Friday, 24 February 2012

Day 4 Carnarvon-Kalbarri

We woke up this morning, wondering whether or not we would be able to head south.  When I put my head outside my door, I realised it was raining.  There was no smell of smoke.  I thought this felt promising as hopefully, the rain would have extinguished the bush fire.  At breakfast the local staff had varied opinions on this - ranging from "this type of rain is associated with lightening and may start different fires in places that have not yet burned", to "the road will be opened, and will stay open". 

Our driver contacted the fire authority and received confirmation that the road south was open.  We all leapt into the coach.  The original plan was to look around historic parts of Carnarvon, but because of the road conditions we headed south straight away.  We had a quick look at the Overseas Telecommunications Company (Australia) Satellite Earth Station, which was originally a Government listening post, but is now defunct.  Quite an impressive dish for the 1960s.  It tracked the Apollo moon landing and provided live coverage to the Perth area and also tracked Halley's comet.  The dish is 30m across and apparently has parabolic and hyperbolic reflectors (whatever they are!).  It is the only remaining satellite dish in the world that still has both of these.
Defunct satellite station at Carnarvon
And a suitably defunct looking sign.
A little way along the road, we were driving on metalled road, but with gravel roads leading off.  When the rains come, these gravel roads are often closed because they turn into a bright red quagmire.  As we had had rain the previous night, the driver said some gravel roads were likely to be closed but even he was surprised when the road sign said all local gravel roads were closed.
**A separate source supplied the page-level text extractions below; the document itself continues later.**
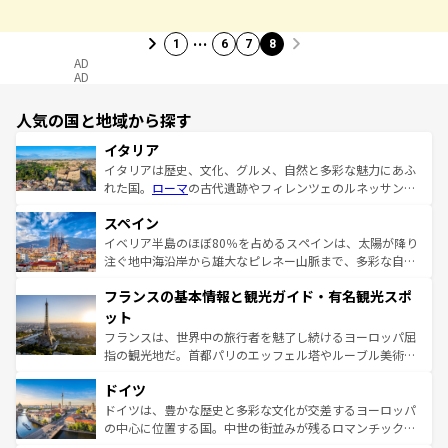
…
1
6
7
8
AD
AD
人気の国と地域から探す
イタリア
イタリアは歴史、文化、グルメ、自然と多彩な魅力にあふ
れた国。
ローマ
の古代遺跡やフィレンツェのルネッサンス
美術、ヴェネツィアの運河など、歴史あるスポットはもち
スペイン
ろん、トスカーナの美しい田園風景やアマルフィ海岸の絶
景など、自然景観も見逃せない。観光の合間には、本場の
イベリア半島のほぼ80％を占めるスペインは、太陽が降り
ピザやパスタなど、絶品のイタリア料理を堪能することも
注ぐ地中海沿岸から雄大なピレネー山脈まで、多彩な自然
できる。朝目覚めてから夜眠るまで、すべての瞬間を楽し
と文化が詰まったヨーロッパ屈指の旅行先だ。多様な地域
フランスの基本情報と観光ガイド・有名観光スポ
ませてくれるイタリアで、忘れられない旅をしてみよう！
文化が根付くこの国では、情熱的なフラメンコ、熱気あふ
なお、新着のイタリア情報は
コンテンツ一覧
を参照してほ
れる闘牛、そして美味しいタパスが生活の一部となってい
ット
しい。
る。首都マドリードの洗練された雰囲気や、バルセロナの
フランスは、世界中の旅行者を魅了し続けるヨーロッパ屈
アートに溢れた街角から、地方では古代ローマ遺跡や中世
指の観光地だ。首都パリのエッフェル塔やルーブル美術館
の城塞都市、穏やかなビーチリゾートまで多彩な表情を見
といった象徴的なスポットから、田舎町の古風な美しさま
せる。地方によって風土や気候が異なるスペインはその個
ドイツ
で、幅広い魅力が詰まっている。華麗な宮殿、歴史的な大
性で訪れる人を魅了する。 なお、新着のスペイン情報は
コ
聖堂、美しいビーチ、そして豊かな自然が、訪れる者を心
ドイツは、豊かな歴史と多彩な文化が交差するヨーロッパ
ンテンツ一覧
を参照してほしい。
から魅了する。また、フランスは美食の国としても知ら
の中心に位置する国。中世の街並みが残るロマンチック街
れ、フランス料理はユネスコ無形文化遺産にも登録されて
道から、未来を先取りするようなモダンな都市まで多様な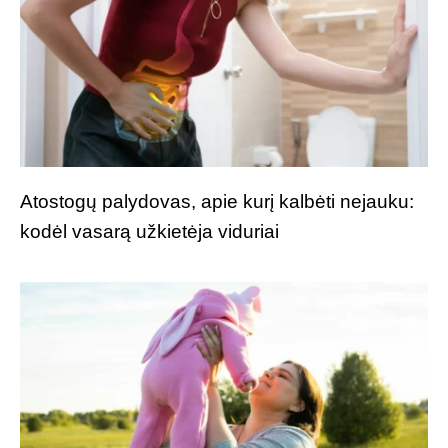
Atostogų palydovas, apie kurį kalbėti nejauku:
kodėl vasarą užkietėja viduriai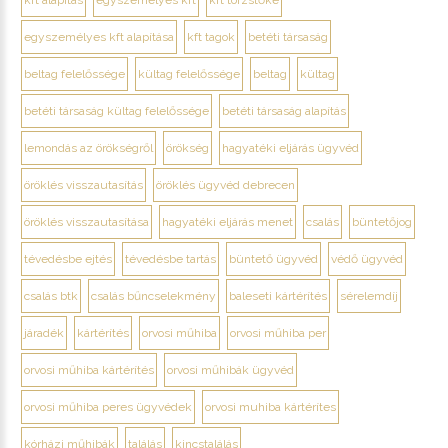
kft alapítás
egyszemélyes kft
kft törzstőke
egyszemélyes kft alapítása
kft tagok
betéti társaság
beltag felelőssége
kültag felelőssége
beltag
kültag
betéti társaság kültag felelőssége
betéti társaság alapítás
lemondás az örökségről
örökség
hagyatéki eljárás ügyvéd
öröklés visszautasítás
öröklés ügyvéd debrecen
öröklés visszautasítása
hagyatéki eljárás menet
csalás
büntetőjog
tévedésbe ejtés
tévedésbe tartás
büntető ügyvéd
védő ügyvéd
csalás btk
csalás bűncselekmény
baleseti kártérítés
sérelemdíj
járadék
kártérítés
orvosi műhiba
orvosi műhiba per
orvosi műhiba kártérítés
orvosi műhibák ügyvéd
orvosi műhiba peres ügyvédek
orvosi muhiba kártérítes
kórházi műhibák
találás
kincstalálás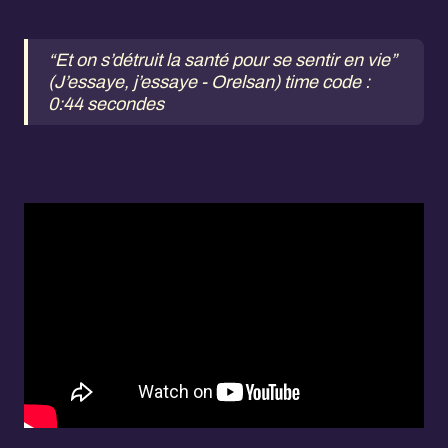
“Et on s’détruit la santé pour se sentir en vie”
(J’essaye, j’essaye - Orelsan) time code :
0:44 secondes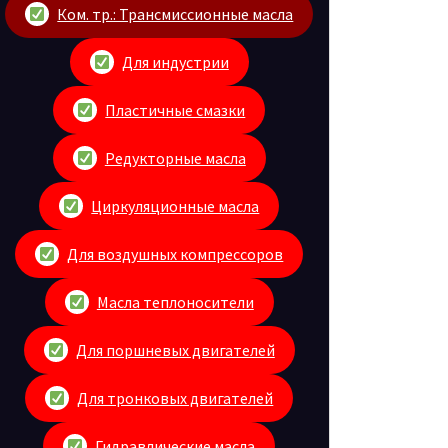
Ком. тр.: Трансмиссионные масла
Для индустрии
Пластичные смазки
Редукторные масла
Циркуляционные масла
Для воздушных компрессоров
Масла теплоносители
Для поршневых двигателей
Для тронковых двигателей
Гидравлические масла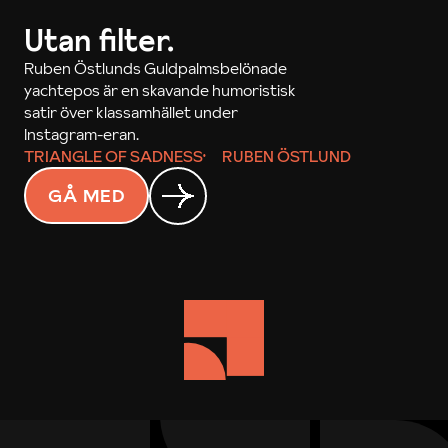
Utan filter.
Ruben Östlunds Guldpalmsbelönade
yachtepos är en skavande humoristisk
satir över klassamhället under
Instagram-eran.
TRIANGLE OF SADNESS
RUBEN ÖSTLUND
GÅ MED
"Local area closed due to rain"
Imagine how quickly this would churn up if people drove on it in the wet

We were shown the Gasgoyne River, which surprisingly for this time of year, had some water in it.  Apparently the rivers here spend large parts of the year appearing to have a dry bed.  But in reality, they only have flowing water during heavy rain.  For the rest of the year, the water is flowing under the sand.  You can tell that the river is healthy and contains underground water by the condition of the River Gum trees that grow all the way along the riverbank.  They were a bright, healthy green, indicative that their heads were in full sun, but not under stress because their roots were in water.